Available data Block Start
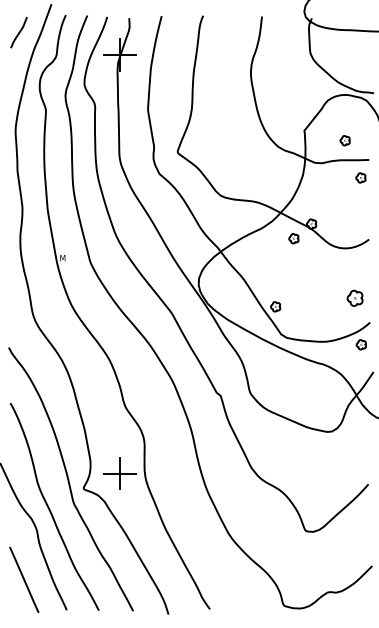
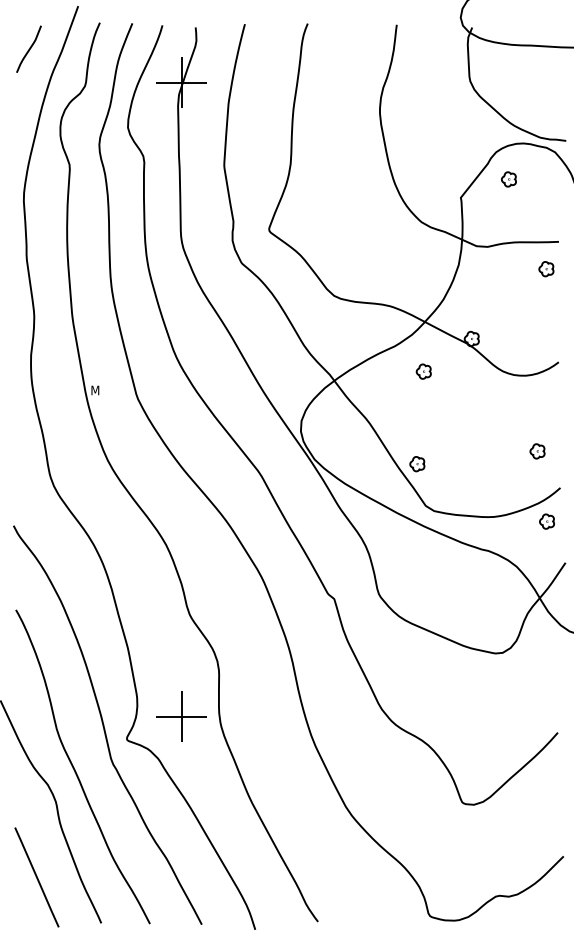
part: (344, 140) -> (507, 179), moved
part: (293, 238) -> (423, 371), moved
part: (354, 298) -> (536, 451), size x0.62

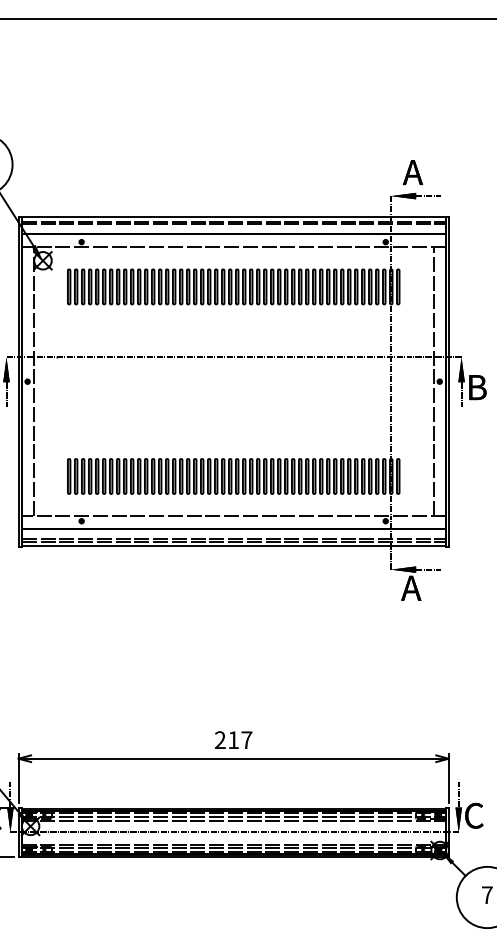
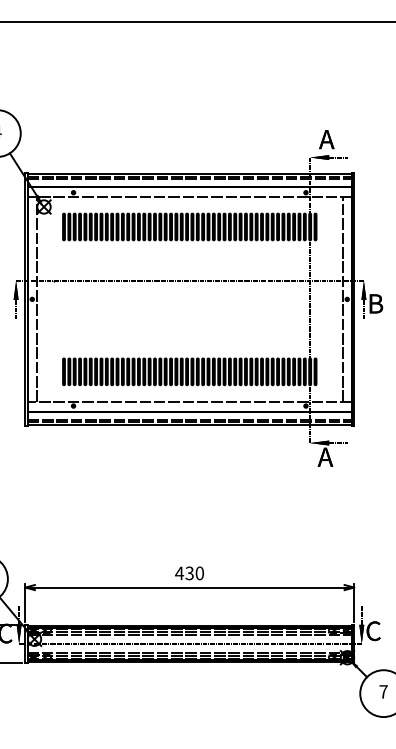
text: (233, 740) -> (189, 573), 217 -> 430

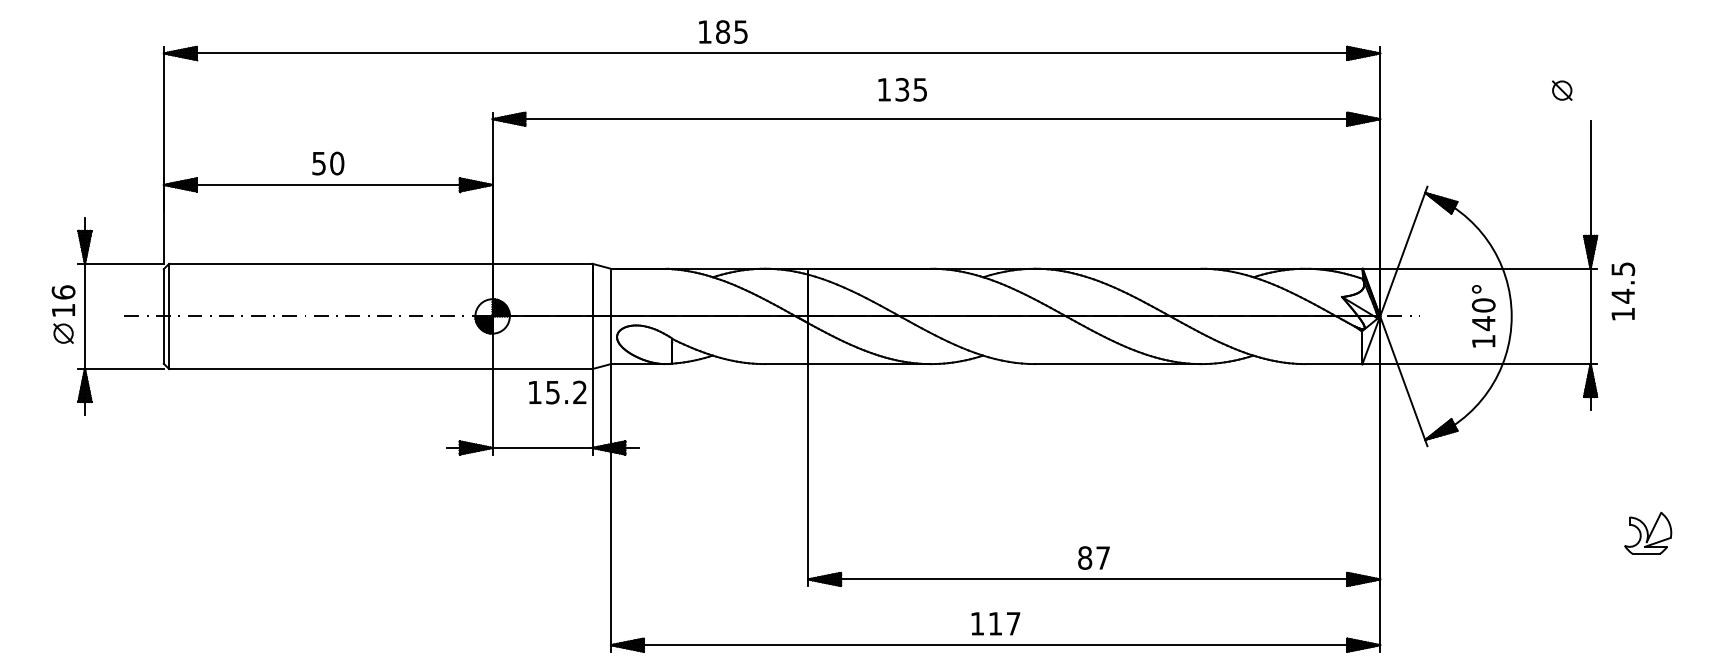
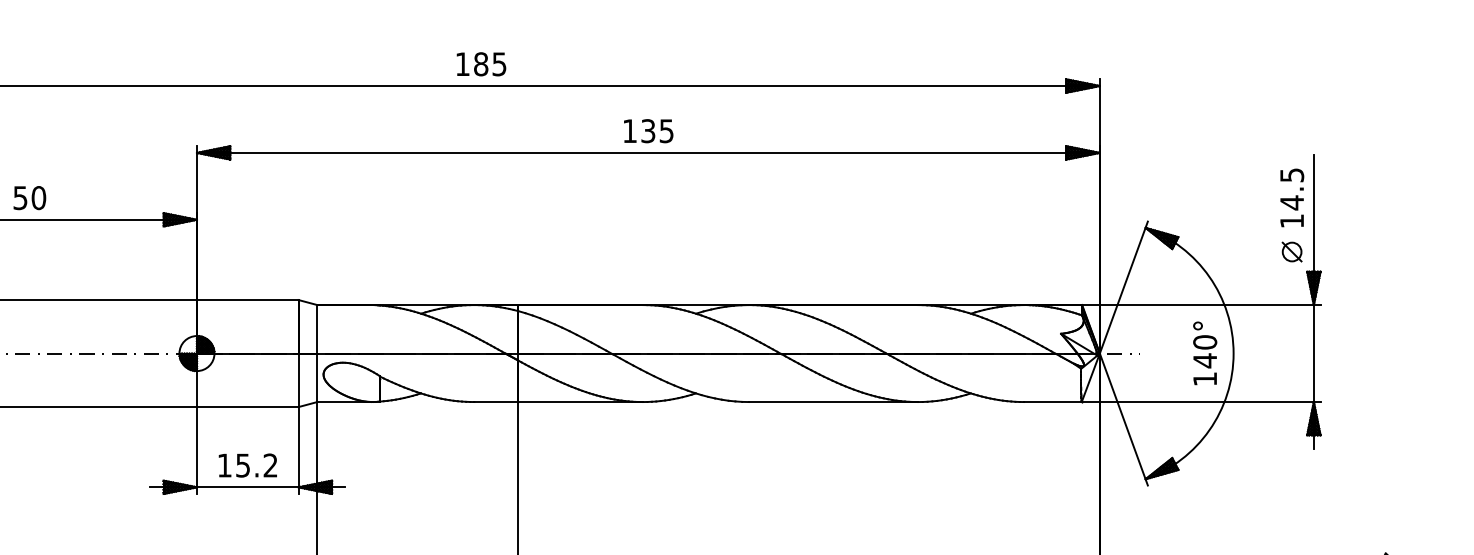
text: (723, 31) -> (481, 63), moved
text: (902, 89) -> (648, 130), moved
part: (1562, 90) -> (1292, 251), moved
text: (1623, 291) -> (1292, 197), moved
text: (557, 392) -> (247, 465), moved

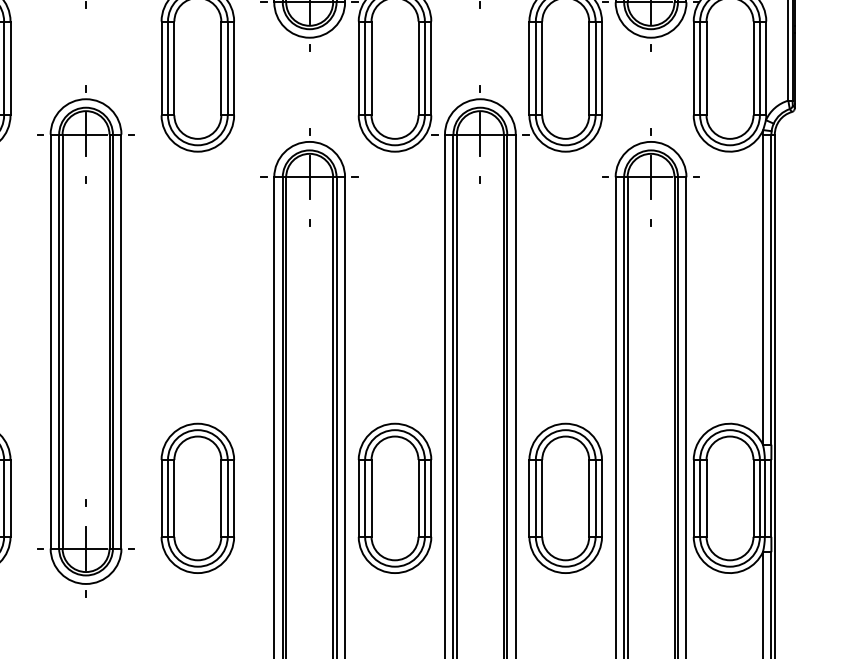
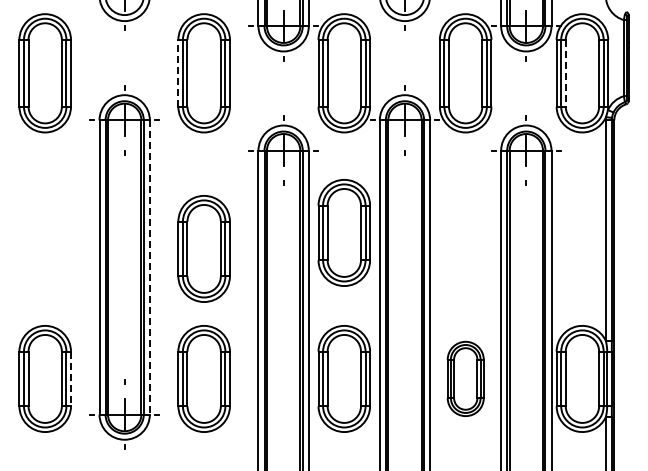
line: (161, 67) -> (178, 72), solid -> dashed
line: (706, 68) -> (565, 73), solid -> dashed
part: (393, 292) -> (343, 232), added
part: (196, 314) -> (203, 248), added
line: (120, 341) -> (149, 267), solid -> dashed
part: (565, 497) -> (465, 378), size x0.7
line: (11, 499) -> (71, 379), solid -> dashed

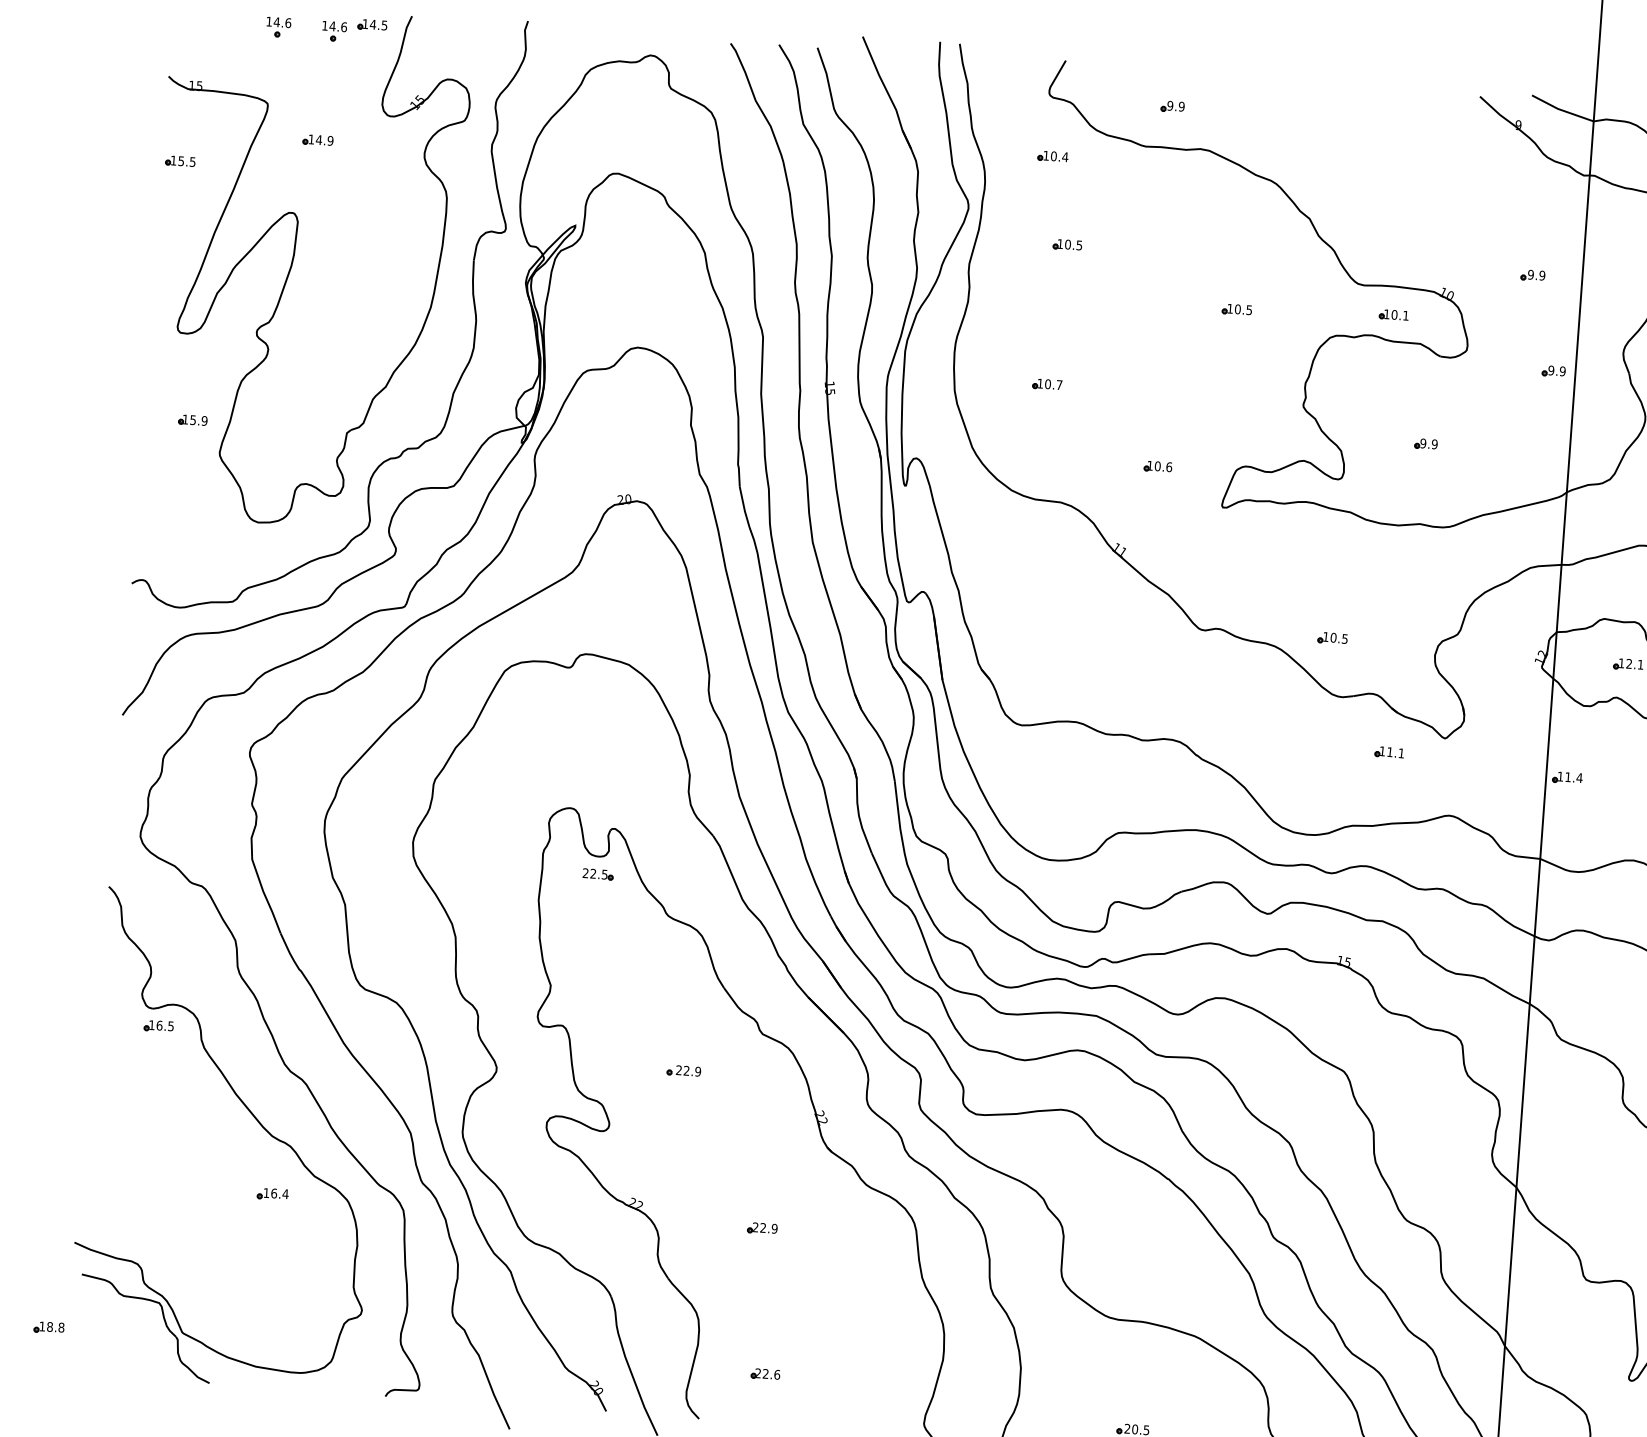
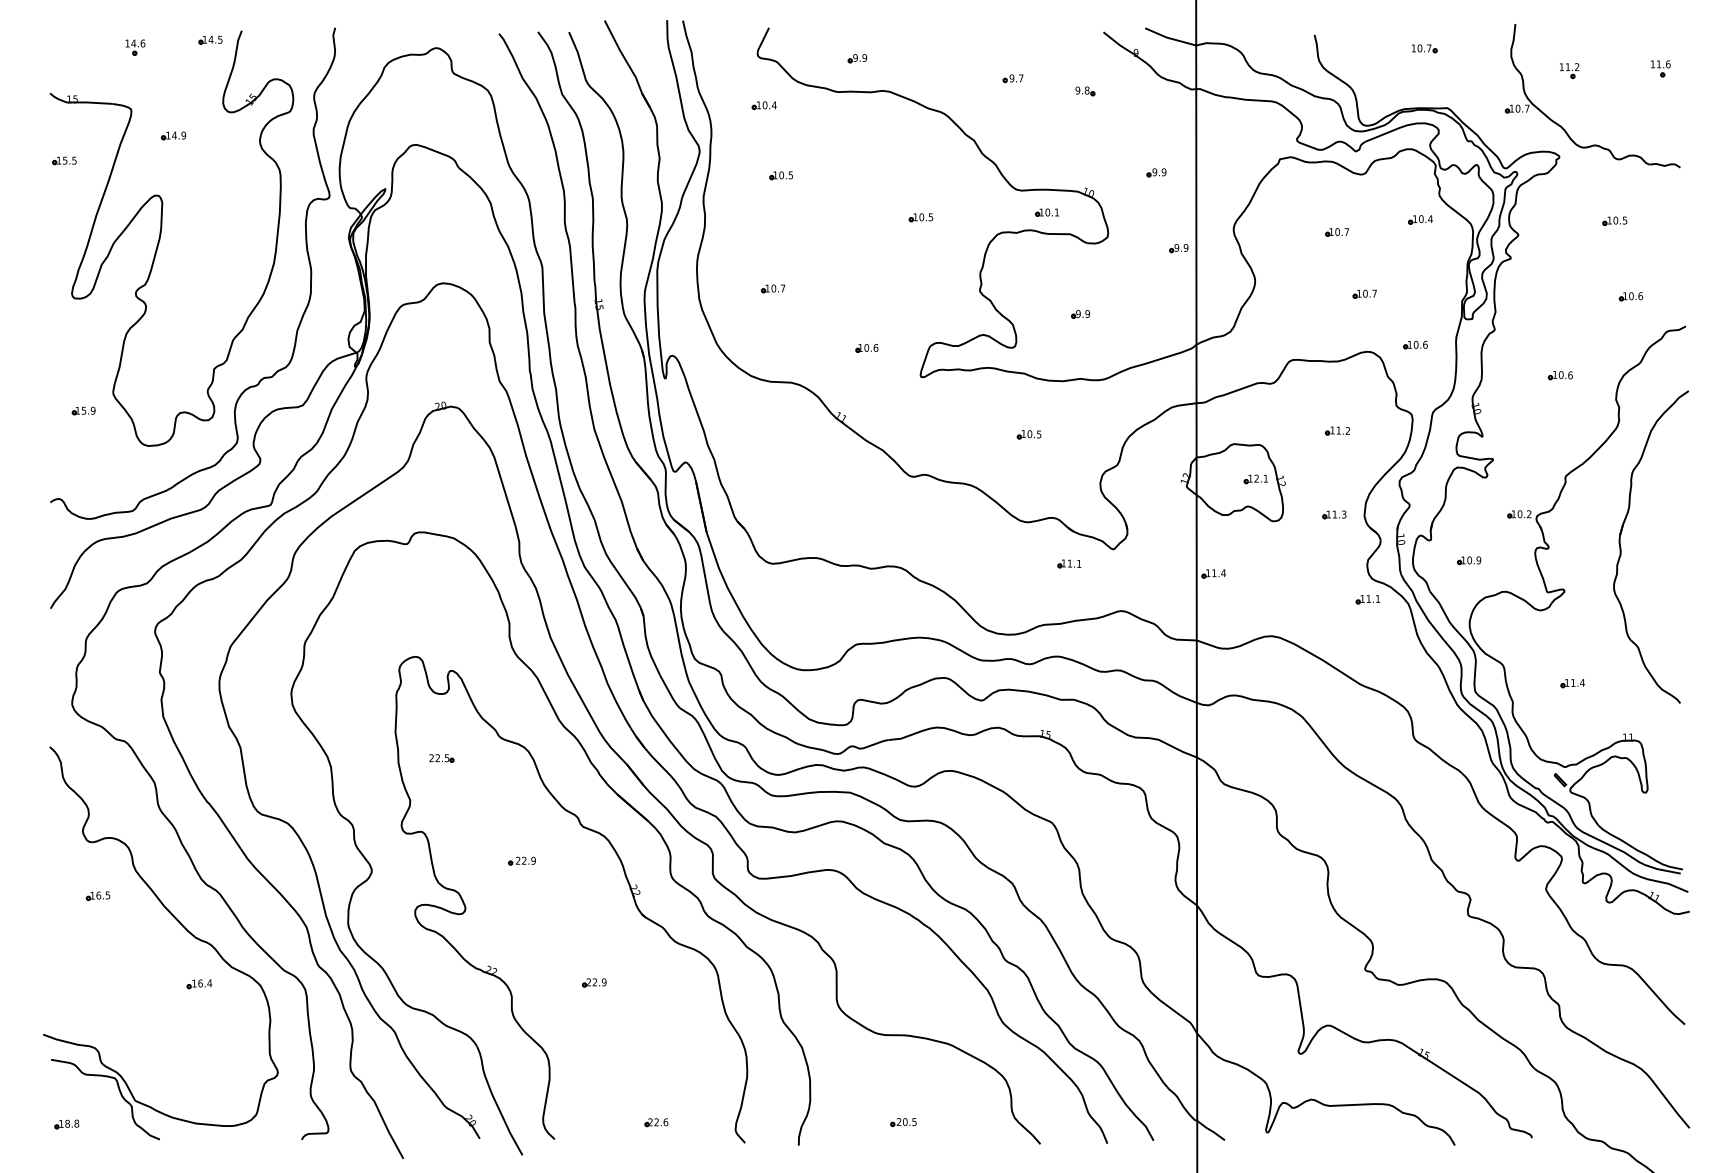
part: (334, 31) -> (180, 47), removed
part: (1362, 145) -> (1012, 78), added
part: (1452, 168) -> (1085, 91), added
part: (192, 419) -> (83, 410), moved
part: (1331, 638) -> (1028, 434), moved
part: (597, 874) -> (441, 758), moved
part: (158, 1025) -> (97, 895), moved
part: (48, 1327) -> (66, 1124), moved
part: (765, 1374) -> (656, 1122), moved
Available data Block End
-- What this task involves --
Having removed the pictures, write out the records exactly as they stand.

-- Solution to this task --
part: (344, 140) -> (507, 179), moved
part: (293, 238) -> (423, 371), moved
part: (354, 298) -> (536, 451), size x0.62

text: (233, 740) -> (189, 573), 217 -> 430

text: (723, 31) -> (481, 63), moved
text: (902, 89) -> (648, 130), moved
part: (1562, 90) -> (1292, 251), moved
text: (1623, 291) -> (1292, 197), moved
text: (557, 392) -> (247, 465), moved

line: (161, 67) -> (178, 72), solid -> dashed
line: (706, 68) -> (565, 73), solid -> dashed
part: (393, 292) -> (343, 232), added
part: (196, 314) -> (203, 248), added
line: (120, 341) -> (149, 267), solid -> dashed
part: (565, 497) -> (465, 378), size x0.7
line: (11, 499) -> (71, 379), solid -> dashed

part: (334, 31) -> (180, 47), removed
part: (1362, 145) -> (1012, 78), added
part: (1452, 168) -> (1085, 91), added
part: (192, 419) -> (83, 410), moved
part: (1331, 638) -> (1028, 434), moved
part: (597, 874) -> (441, 758), moved
part: (158, 1025) -> (97, 895), moved
part: (48, 1327) -> (66, 1124), moved
part: (765, 1374) -> (656, 1122), moved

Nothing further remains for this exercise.